Hacker News new | ask | show | jobs
by sintaks 5043 days ago
Amazon has ridiculous internal bandwidth. The costly bit is external. The time delay is largely internal buffer time - they need to pull your data out of Glacier (a somewhat slow process) and move it to staging storage. Their staging servers can handle the load, even at peak. GETs are super easy for them, and given that you'll be pulling down a multi-TB file via the Internet, your request will likely span multiple days anyhow - through multiple peaks/non-peaks.
1 comments

I was referring to the external bandwidth. Even if pulling down a request takes hours, forcing them to start off peak will significantly shift the impact of the incremental demand. I'm guessing that most download requests won't be for your entire archive - someone might have multiple months of rolling backups on Glacier, but it's unlikely they'd ever retrieve more than one set at a time. And in some cases, you might only be retrieving the data for a single use or drive at a time, so it might be 1TB or less.

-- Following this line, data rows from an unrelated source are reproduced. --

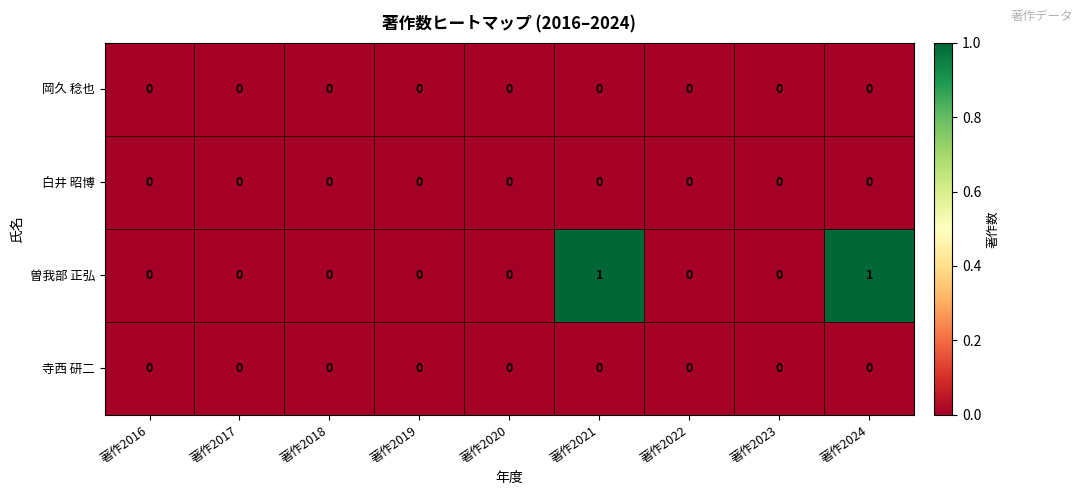

Which series has the largest range (max minus min)?

曽我部 正弘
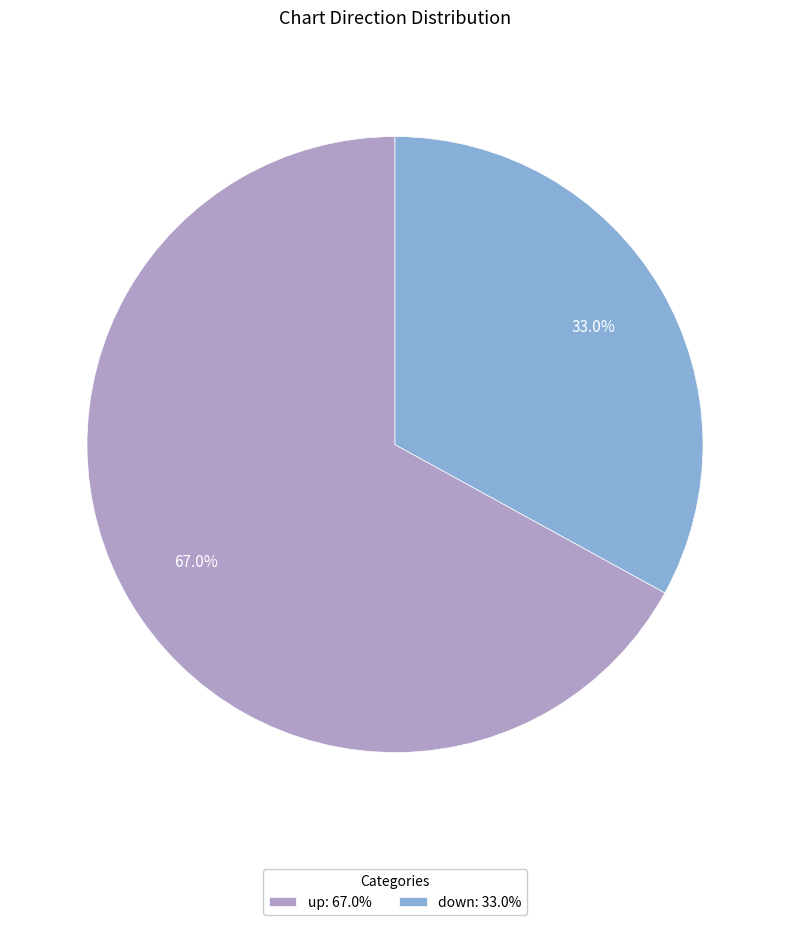

Which slice is the largest?

up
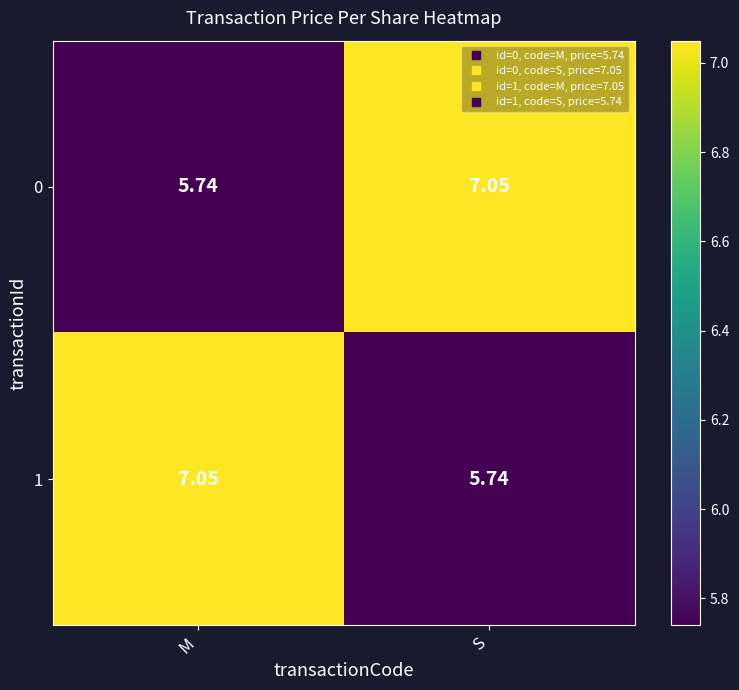

Where does the 0 series first go above 7?

S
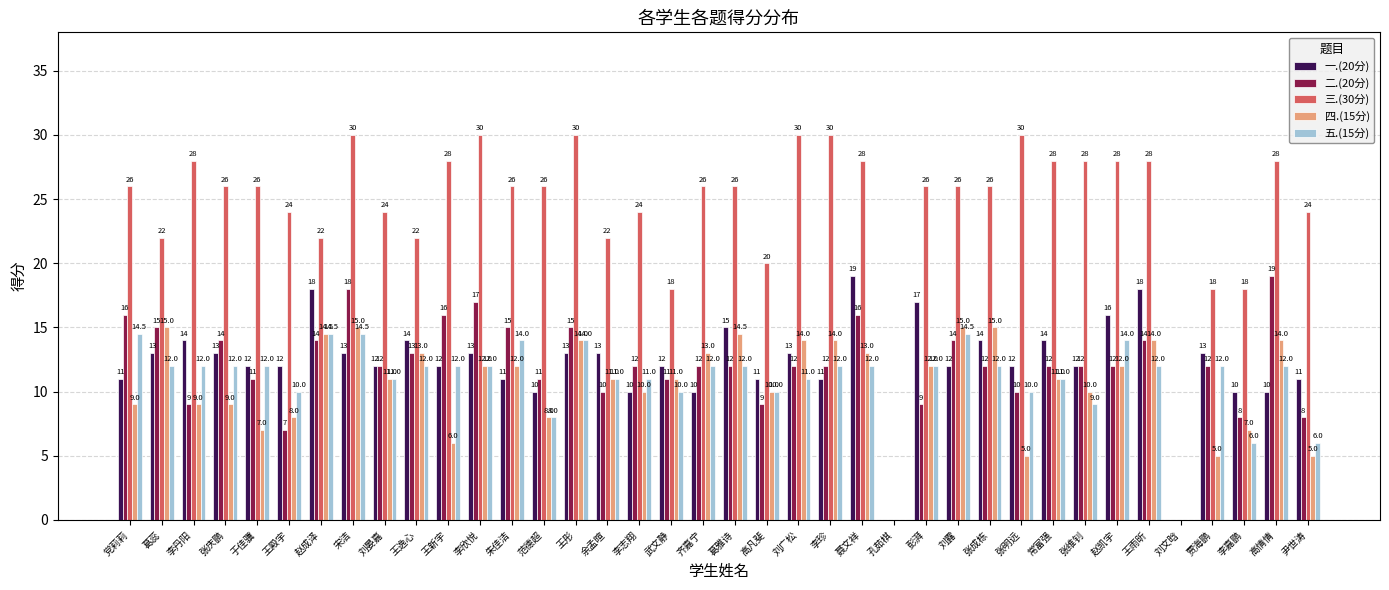

Between 刘广松 and 张成栋, which series saw the biggest shift?

三.(30分)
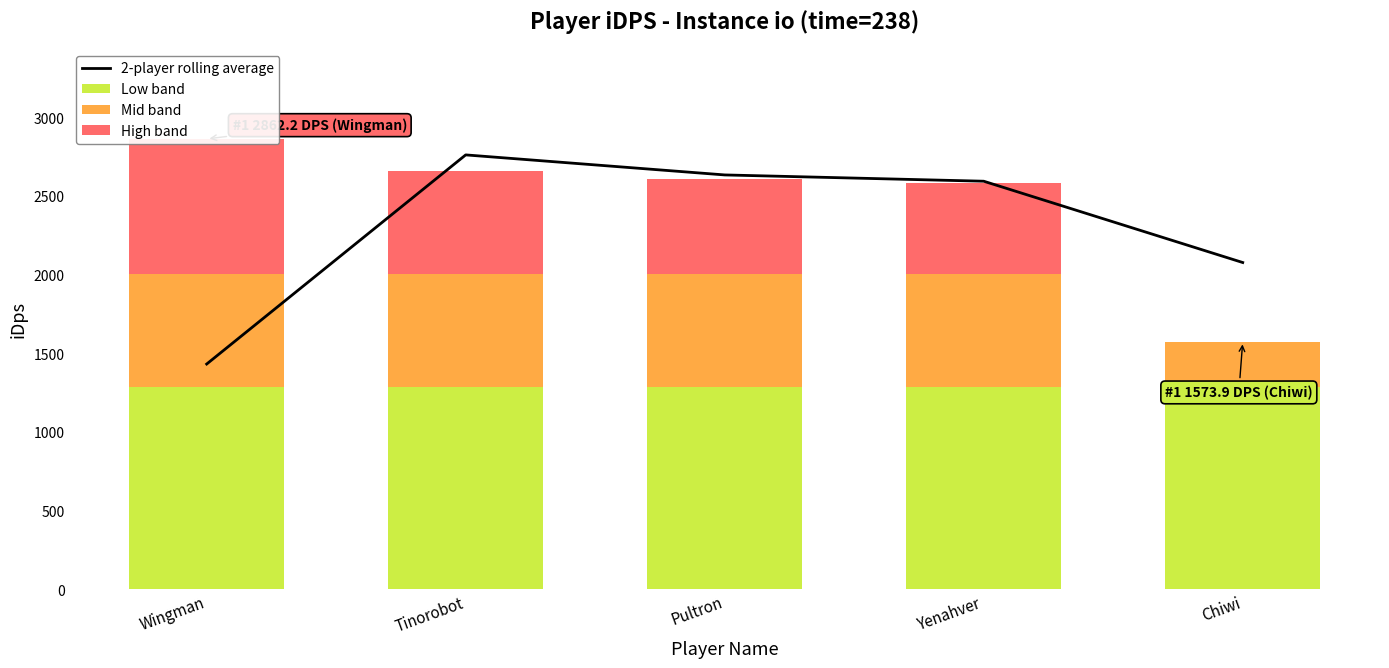

Is the value of Low band at Yenahver greater than the value of High band at Chiwi?

Yes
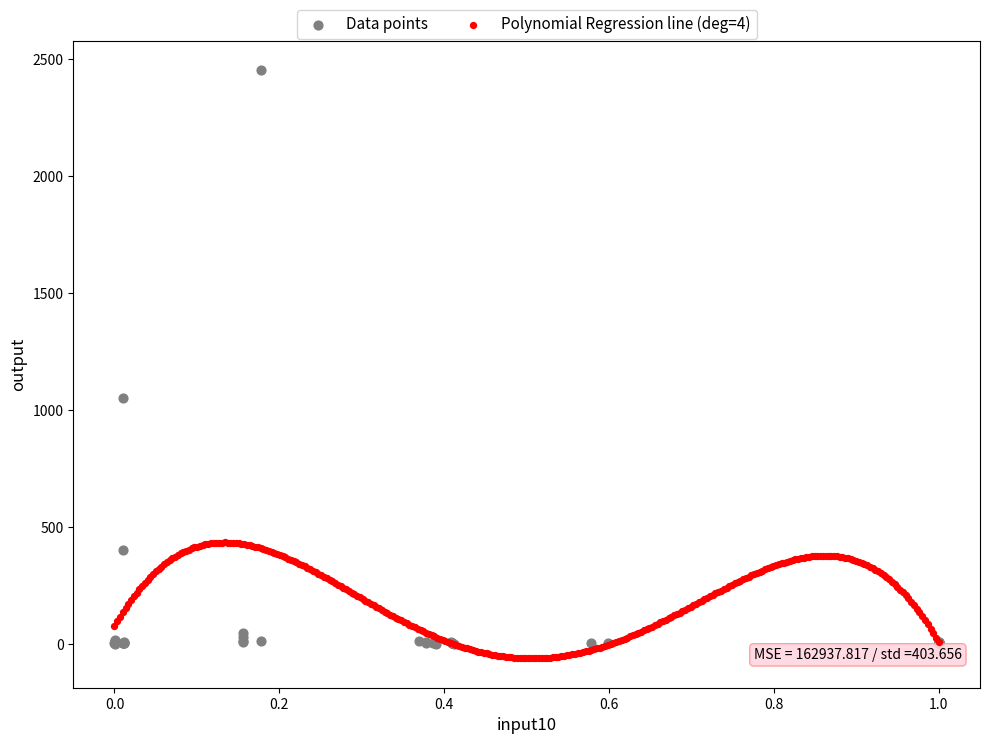

Which series has the largest Y range (max minus min)?

Data points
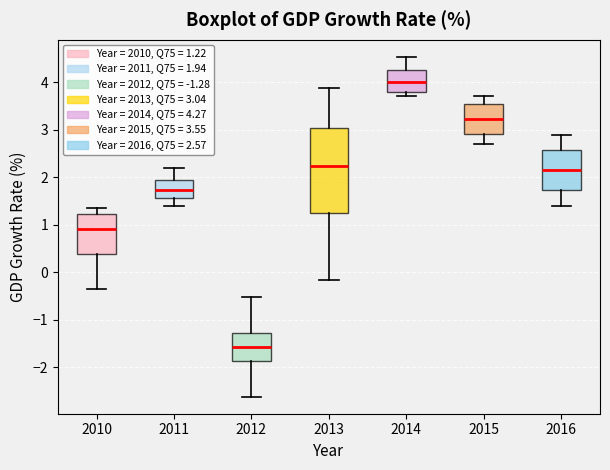

Where is the upper edge of the box at x = 2016 on the y-axis? The values are not printed on the chart, so give them approximately, as read against the axis.

2.6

A corporation with fiber could download that in a matter of hours or less.
I get it - but I'm arguing that the amount of egress traffic Glacier customers (in aggregate) are likely to drive is nothing in comparison to what S3 and/or EC2 already does (in aggregate). They'll likely contribute very little to a given region's overall peakiness.

That said - the idea is certainly sound. A friend and I had talked about ways to incentivize S3 customers to do their inbound and outbound data transfers off-peak (thereby flattening it). A very small percentage of the customers drive peak, and usually by doing something they could easily time-shift.